Relieving anxiety and depression is a priority, as can drug therapy. Reducing external stress can also quickly reduce these symptoms. Disadaptive behavior, characterized by recklessness, social isolation, lack of confidence, emotional outbursts, can change over the months. Sometimes group therapy and behavior correction, conducted at home or in a day hospital, is effective. Participation in self-help groups or family therapy can also help in changing socially undesirable behavior. Changes in behavior are most important for patients with borderline, antisocial or avoiding personality disorder. Dialectic behavioral therapy (DPT) has proven effective in borderline personality disorder. DPT, which includes weekly individual psychotherapy and group therapy, as well as telephone contacts with the physician between the scheduled sessions, helps the patient to seek an understanding of his behavior and teaches him how to deal with problems and adaptive behavior. Psychodynamic therapy is also highly effective in patients with borderline and avoiding personality disorders. An important component of such therapy is to help a patient with a personality disorder to transform their emotional state and think about the influence of their behavior on others.

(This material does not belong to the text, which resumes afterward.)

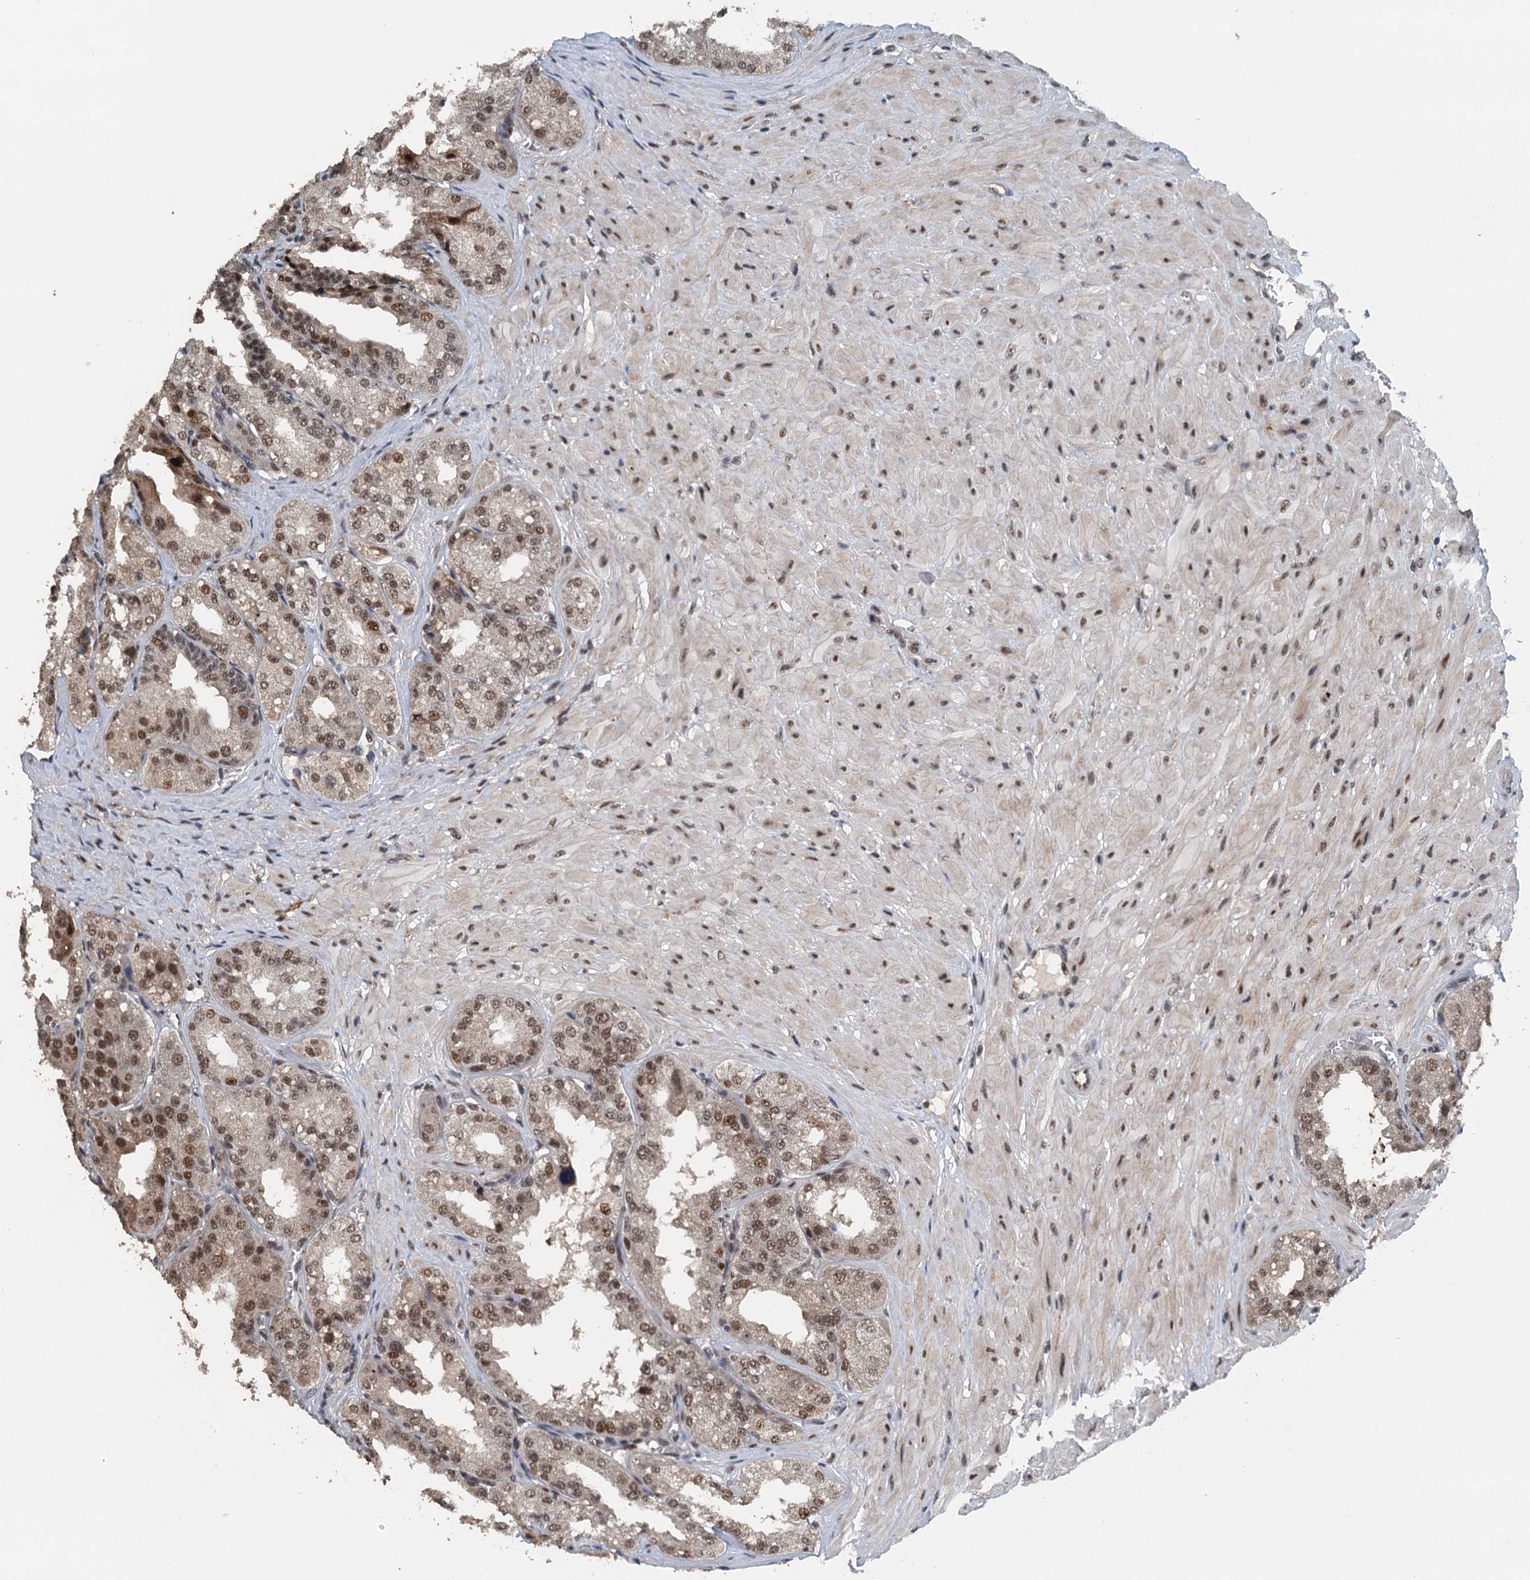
{"staining": {"intensity": "moderate", "quantity": ">75%", "location": "nuclear"}, "tissue": "seminal vesicle", "cell_type": "Glandular cells", "image_type": "normal", "snomed": [{"axis": "morphology", "description": "Normal tissue, NOS"}, {"axis": "topography", "description": "Prostate"}, {"axis": "topography", "description": "Seminal veicle"}], "caption": "A high-resolution histopathology image shows IHC staining of normal seminal vesicle, which reveals moderate nuclear expression in approximately >75% of glandular cells.", "gene": "MTA3", "patient": {"sex": "male", "age": 51}}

Solving problems of interpersonal relationships, such as dependence, distrust, arrogance, manipulative, usually takes more than 1 year. The basis of effective changes in interpersonal relations is individual psychotherapy, which helps the patient understand the sources of his problems in relationships with people. The physician should repeatedly point out the undesirable consequences of the patient's thoughts and behaviors, and also periodically establish a framework in the patient's behavior. Such therapy is necessary for patients with an hysteroid, dependent or passive-aggressive personality disorder. Some patients with personality disorders, including various preferences, expectations and beliefs (i.e. Narcissistic or obsessive-compulsive type), are recommended psychoanalysis, usually for 3 years or more.